> _Instructions to follow_
Without the pictures, print each of the records below exactly as it appears.

> _Entries shown_
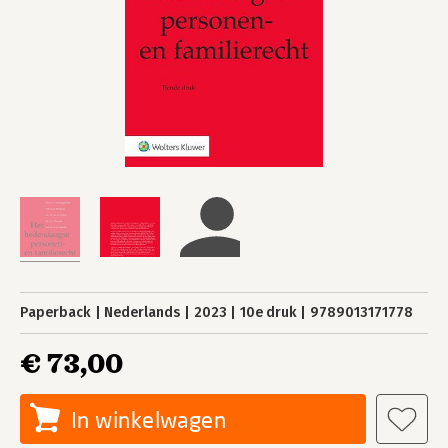
Paperback
Nederlands
2023
10e druk
9789013171778
€ 73,00
In winkelwagen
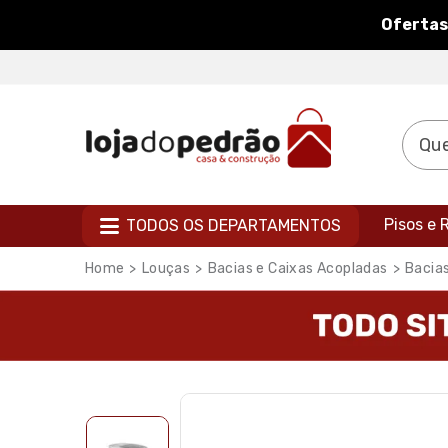
Ofertas
Pisos e
TODOS OS DEPARTAMENTOS
Louças
Bacias e Caixas Acopladas
Bacia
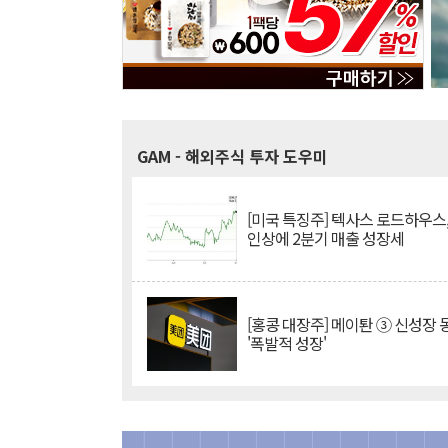
GAM
- 해외주식 투자 도우미
[미국 특징주] 텍사스 로드하우스
인상에 2분기 매출 성장세
[홍콩 대장주] 메이퇀 ③ 신성장
'폭발적 성장'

> _Answer_
Paperback
Nederlands
2023
10e druk
9789013171778
€ 73,00
In winkelwagen
Ofertas
Pisos e
TODOS OS DEPARTAMENTOS
Louças
Bacias e Caixas Acopladas
Bacia
GAM
- 해외주식 투자 도우미
[미국 특징주] 텍사스 로드하우스
인상에 2분기 매출 성장세
[홍콩 대장주] 메이퇀 ③ 신성장
'폭발적 성장'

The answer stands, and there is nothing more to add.